Suspiré con levedad y tras esto lo tomé de la mano para que se levantara.
—Cuando esto pase, díselo a tu maestra, ¿te parece?
Él solo asintió y tras esto nos dirigimos hacia nuestra casa que estaba cerca. Mientras caminábamos, me pidió de regalo pinturas pues adoraba pintar, por lo que hice un cálculo mental de que podría vender algunas de mis pertenencias para también inscribirlo en clase de pintura. Mi hogar era de estilo típico neoyorquino en color ladrillo; el de mi infancia estaba lleno de recuerdos y tranquilidad. La paz en la tormenta.
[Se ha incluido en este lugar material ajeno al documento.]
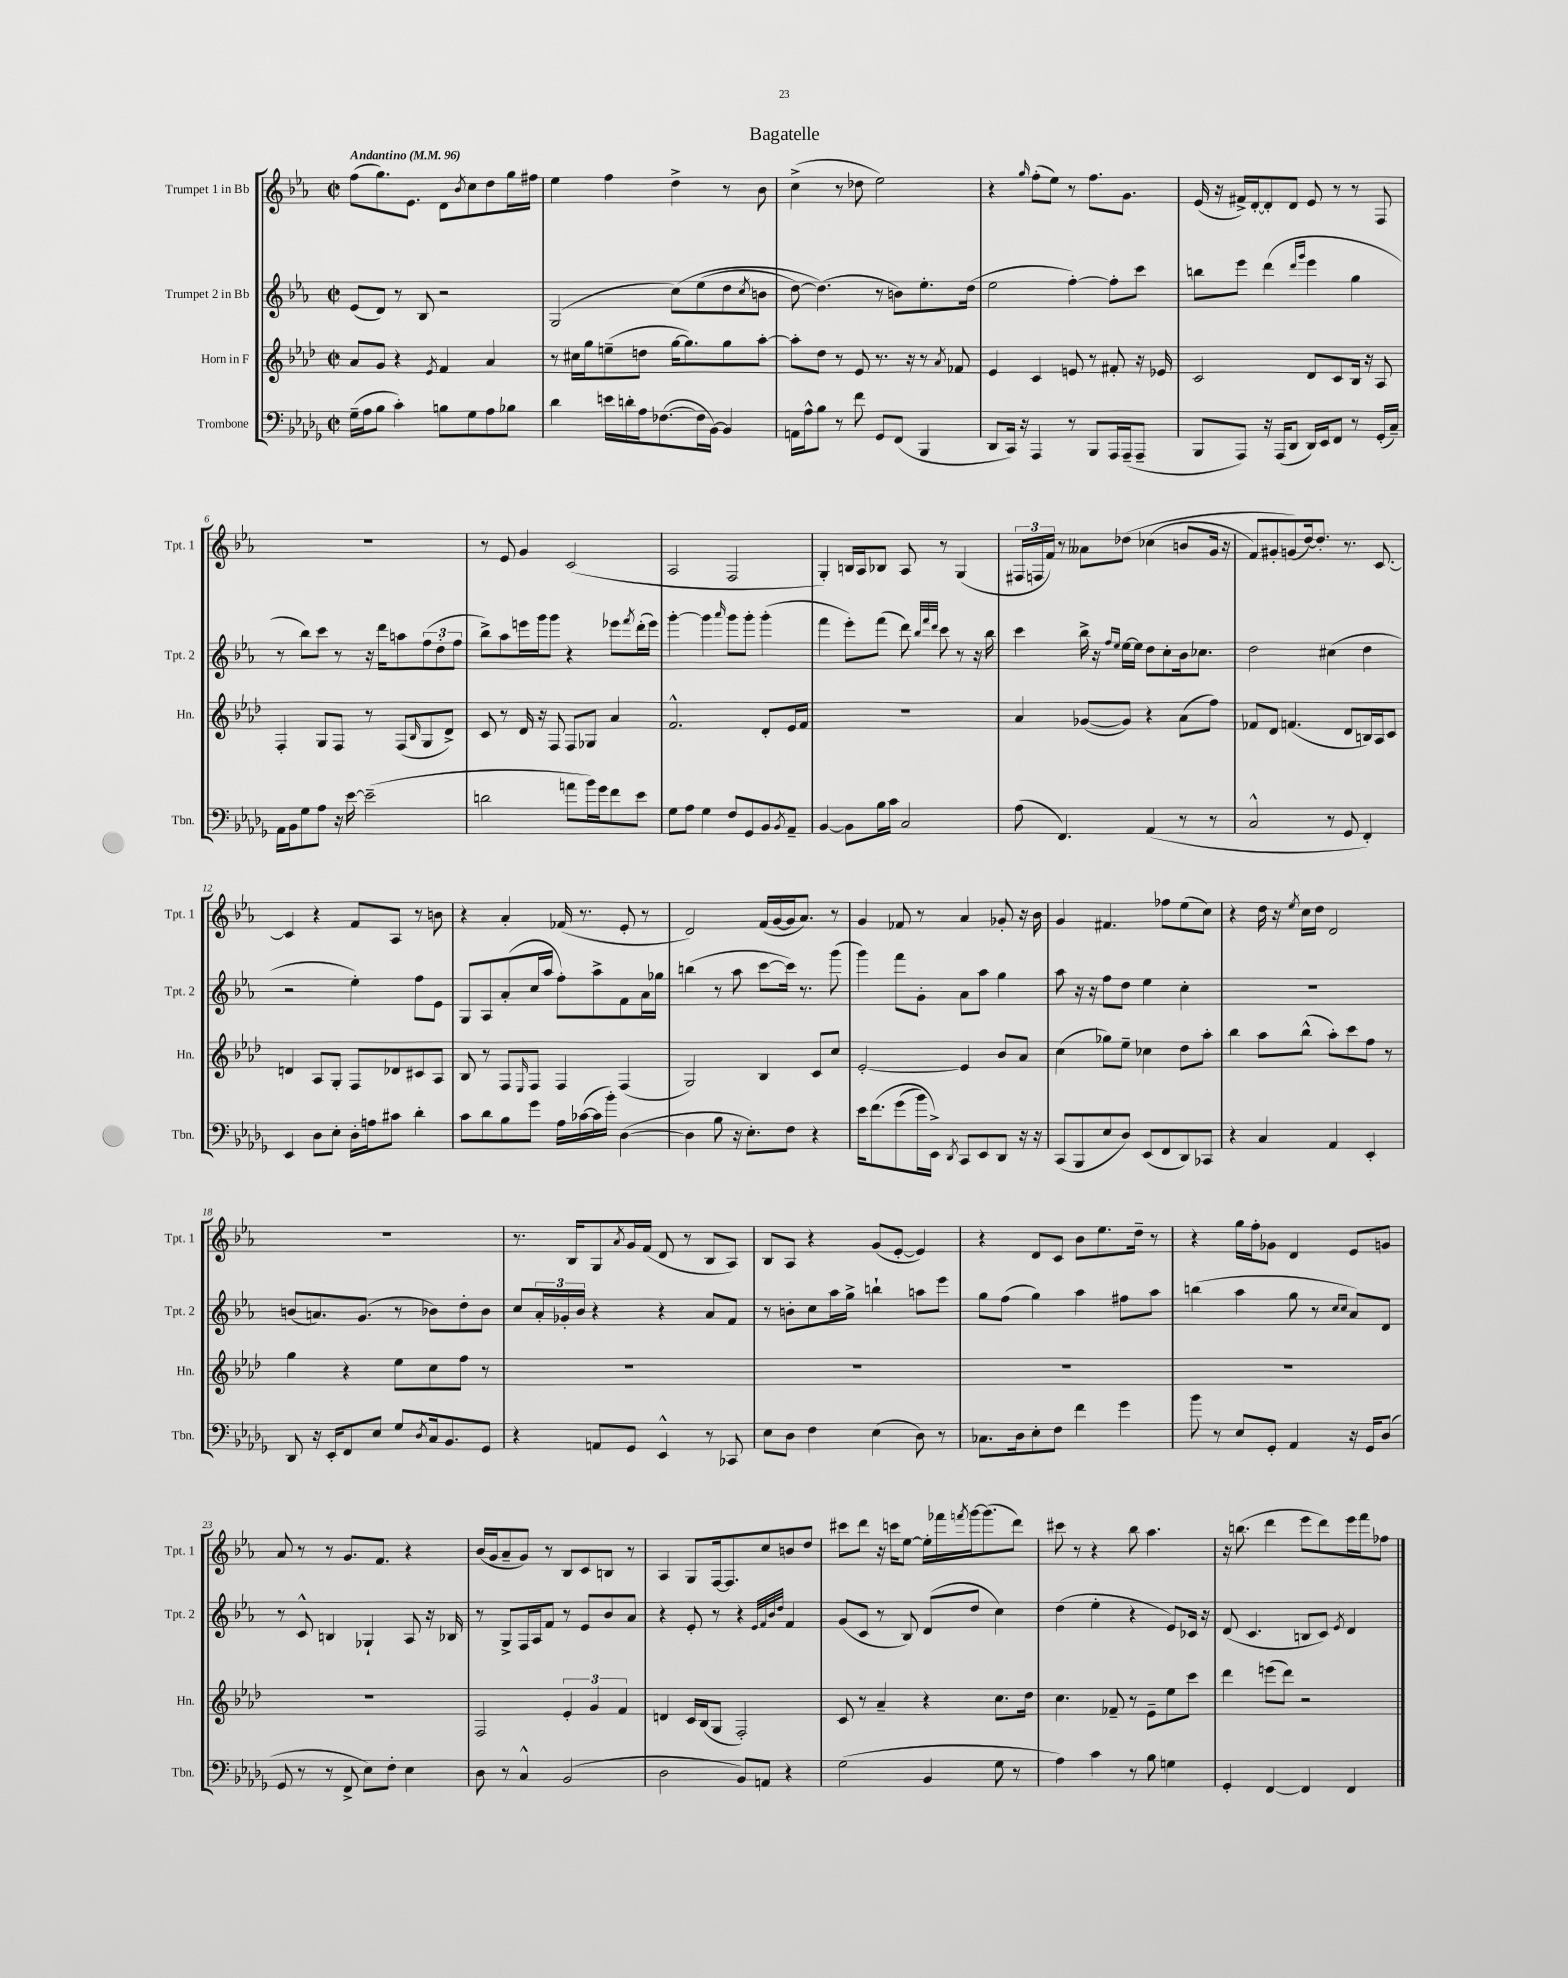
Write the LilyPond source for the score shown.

\header { title = "Bagatelle" }
<<
\new StaffGroup <<
\new Staff = "s0" \with { instrumentName = "Trumpet 1 in Bb" shortInstrumentName = "Tpt. 1" } {
    \clef treble \key ees \major \defaultTimeSignature \time 2/2 \tempo "Andantino" 4 = 96
    f''8( g''8.) ees'8. d'8 \acciaccatura { bes'8 } c''8 d''8 g''16 fis''16 |
    ees''4 f''4 d''4-> r8 bes'8 |
    c''4->( r8 des''8 ees''2) |
    r4 \grace { g''16 } f''8-.( ees''8) r8 f''8. g'8. |
    ees'16( r16 fis'16->) d'16~-. d'8-. d'8 ees'8 r8 r8 f8 |
    R1 |
    r8 ees'8 g'4 c'2( |
    aes2 f2 |
    g4-.) b16 aes16 bes8 aes8 r8 g4( |
    \tuplet 3/2 { fis16 f16 f'16) } r8 aeses'8 des''8\( ces''4( b'8 g'16 r16 |
    f'8) gis'8-. g'8(\) d''16~) d''8.-. r8. c'8.~ |
    c'4 r4 f'8 aes8 r8 b'8 |
    r4 aes'4-. fes'16( r8. ees'8-. r8 |
    d'2) f'16( g'16~ g'16 aes'8.) r8 |
    g'4 fes'8 r8 aes'4 ges'8-. r16 bes'16 |
    g'4 fis'4. fes''8 ees''8( c''8) |
    r4 d''16 r16 \acciaccatura { ees''8 } c''16 d''16 d'2 |
    R1 |
    r8. bes16 g8 \acciaccatura { aes'8 } g'16 f'16( d'8 r8 bes8 aes8) |
    bes8 aes8 r4 g'8( ees'8~-. ees'4) |
    r4 d'8 c'8 bes'8 ees''8. d''16-- r8 |
    r4 g''16 f''16-. ges'8 d'4 ees'8 g'8 |
    aes'8 r8 r8 g'8. f'8. r4 |
    bes'16( g'16 aes'8-- g'8) r8 bes8 c'8 b8 r8 |
    aes4 g8 f16~ f8. c''8 b'8 d''8 |
    cis'''8 d'''8 r16 c'''16 ees''8~ ees''16-. fes'''16 \acciaccatura { f'''8 } g'''16~ g'''8.( d'''8) |
    cis'''8 r8 r4 bes''8 aes''4. |
    r16 b''8.( d'''4 ees'''8 d'''8) ees'''16 f'''16 fes''8 \bar "|." |
}
\new Staff = "s1" \with { instrumentName = "Trumpet 2 in Bb" shortInstrumentName = "Tpt. 2" } {
    \clef treble \key ees \major \defaultTimeSignature \time 2/2
    ees'8( d'8) r8 bes8 r2 |
    g2( c''8)\( ees''8( d''8 \acciaccatura { c''8 } b'8 |
    d''8~) d''4.(\) r8 b'8) ees''8.-. d''16( |
    ees''2 f''4~-.) f''8-. c'''8 |
    b''8 ees'''8 d'''4( \grace { d'''16 g'''16 } ees'''4 g''4 |
    r8 bes''8) c'''8 r8 r16 d'''16 a''8 \tuplet 3/2 { f''8( d''8-. f''8 } |
    bes''8->) aes''8 e'''16 g'''16 g'''8 r4 ees'''8 \acciaccatura { f'''8 } d'''16-.( ees'''16) |
    g'''4~-. g'''4 \grace { aes'''16 } g'''8 g'''8-. g'''4-.( |
    f'''4 ees'''8-.) f'''8( d'''8) \grace { bes''32 f'''32 d'''32 } c'''8 r8 r16 bes''16 |
    c'''4 bes''16-> r16 \grace { f''16 ees''16 } ees''16~ ees''16 d''8 c''8-. bes'16 ces''8. |
    d''2 cis''4( d''4 |
    r2 ees''4-.) f''8 ees'8 |
    g8 aes8 aes'8-.( c''16 aes''16 f''8-.) aes''8-> f'8 aes'16 ges''16 |
    b''4( r8 aes''8 c'''8~ c'''16) r8. g'''8( |
    g'''4) f'''8 g'8-. aes'8 aes''8 g''4 |
    aes''8 r16 r16 f''8 d''8 ees''4 c''4-. |
    R1 |
    b'8( a'8.) g'8.( r8 bes'8) d''8-. bes'8 |
    c''8 \tuplet 3/2 { aes'16-. ges'16-. bes'16 } r4 r4 aes'8 f'8 |
    r8 b'8-. c''8 aes''16 g''16-> b''4-! a''8 ees'''8 |
    g''8 f''8( g''4) aes''4 fis''8 aes''8 |
    b''4( aes''4 g''8 r8 \grace { c''16 c''16 } aes'8) d'8 |
    r8 c'8-^ b4 ges4-! aes8 r16 bes16 |
    r8 g8-> f16 aes16 f'8 r8 ees'8 bes'8 aes'8 |
    r4 ees'8-. r8 r4 \grace { ees'32 f'32 bes'32 d''32 } f'4 |
    g'8( c'8 r8 bes8) d'8( d''8 c''4) |
    d''4( ees''4-. r4 ees'8) ces'16 r16 |
    d'8( c'4. b8 c'8) \acciaccatura { ees'8 } d'4 \bar "|." |
}
\new Staff = "s2" \with { instrumentName = "Horn in F" shortInstrumentName = "Hn." } {
    \clef treble \key aes \major \defaultTimeSignature \time 2/2
    aes'8 g'8 r4 \acciaccatura { ees'8 } f'4 aes'4 |
    r8 cis''16 g''16 e''8--( d''8 g''16~ g''8.) g''8 aes''8~-. |
    aes''8-. des''8 r8 ees'8 r8. r16 r8 \acciaccatura { aes'8 } fes'8 |
    ees'4 c'4 e'8 r8 fis'8-. r16 ees'16 |
    c'2 des'8 c'8 bes16 r16 aes8 |
    f4-. g8 f8 r8 f8( \grace { bes16 } g8 des'8->) |
    c'8 r8 des'16 r16 f8 f8 ges8 aes'4 |
    f'2.-^ des'8-. ees'16 f'16 |
    R1 |
    aes'4 ges'8~( ges'8) r4 aes'8( f''8) |
    fes'8 des'8 f'4.( des'8 b16) aes16 c'8 |
    d'4 aes8 g8-. f8 des'8 cis'8 aes8 |
    bes8 r8 f8 \grace { ees16 } f8 f4 f4( |
    g2) bes4 c'8 c''8 |
    ees'2~-. ees'4 bes'8 aes'8 |
    c''4( ges''8) ees''8-- ces''4 des''8 aes''8-. |
    bes''4 aes''8 bes''8-^( aes''8-.) c'''8 f''8 r8 |
    g''4 r4 ees''8 c''8 f''8 r8 |
    R1 |
    R1 |
    R1 |
    R1 |
    R1 |
    f2 \tuplet 3/2 { ees'4-. g'4 f'4 } |
    d'4 c'16 bes16( g8 f2-.) |
    c'8 r8 aes'4-- r4 c''8. des''16 |
    c''4. fes'8-- r8 ees'8-- ees''8 c'''8 |
    des'''4 e'''8( des'''8) r2 \bar "|." |
}
\new Staff = "s3" \with { instrumentName = "Trombone" shortInstrumentName = "Tbn." } {
    \clef bass \key des \major \defaultTimeSignature \time 2/2
    ges16--( aes16 bes8 c'4-.) b8 ges8 aes8 bes8 |
    des'4 e'16 d'16-. aes16 fes8.~( fes16 bes,16~) bes,4 |
    a,16 aes16-^ bes8 r8 f'8 ges,8 f,8( bes,,4 |
    des,8 c,16) r16 aes,,4 r8 bes,,8 aes,,16 aes,,16--( aes,,8-- |
    bes,,8 aes,,8) r16 aes,,16( des,8 des,16) ees,16 f,8 r8 ges,16-.( c16--) |
    aes,16 bes,16 ges8 aes8 r16 ees'16~ ees'2--( |
    d'2 a'8 bes'16) ges'16 f'8 ees'8 |
    ges8 aes8 ges4 f8 ges,8 bes,8 \acciaccatura { bes,8 } aes,8-- |
    bes,4~ bes,8 bes16 c'16 c2 |
    aes8( f,4.) aes,4( r8 r8 |
    c2-^ r8 ges,8 f,4-.) |
    ees,4 des8 ees8-. des16-. a16 cis'8 des'4-. |
    c'8 des'8 bes8 ges'8 aes16 ces'16~( ces'16 bes'16-.) des4~( |
    des4 bes8 r16 ees8.-.) f8 r4 |
    ees'16 f'8.\( ges'8( bes'16) ees,16->\) \acciaccatura { des,8 } c,8 ees,8 des,8 r16 r16 |
    c,8( bes,,8 ees8 des8) ees,8( f,8 des,8) ces,8 |
    r4 c4 aes,4 ees,4-. |
    des,8 r16 ees,16-. f,8 ees8 ges8 \acciaccatura { des8 } c16 bes,8. ges,8 |
    r4 a,8 ges,8 ees,4-^ r8 ces,8 |
    ees8 des8 f4 ees4( des8) r8 |
    ces8. des16 ees8-. f8 f'4 ges'4 |
    bes'8 r8 ees8 ges,8-. aes,4 r16 ges,16 des8( |
    ges,8 r8 r8 f,8-> ees8) f8-. ees4 |
    des8 r8 c4-^ bes,2( |
    des2 bes,8) a,8 r4 |
    ges2( bes,4 ges8 r8 |
    aes4) c'4 r8 bes8 g4 |
    ges,4-. f,4~ f,4 f,4 \bar "|." |
}
>>
>>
Estábamos solos pues mi madre estaba en quimioterapia. Mientras mi hijo revisaba sus tareas, la puerta sonó; imaginé que era mi madre que olvidó la llave de nuevo. Abrí la puerta notando a un hombre en silla de ruedas. Con mirada imponente y fría. Su cabello como el sol y unos ojos coloridos. Con una voz áspera, sin piedad, solo dijo:
—Busca a mi hijo en este momento antes de que te llame a la policía por robo.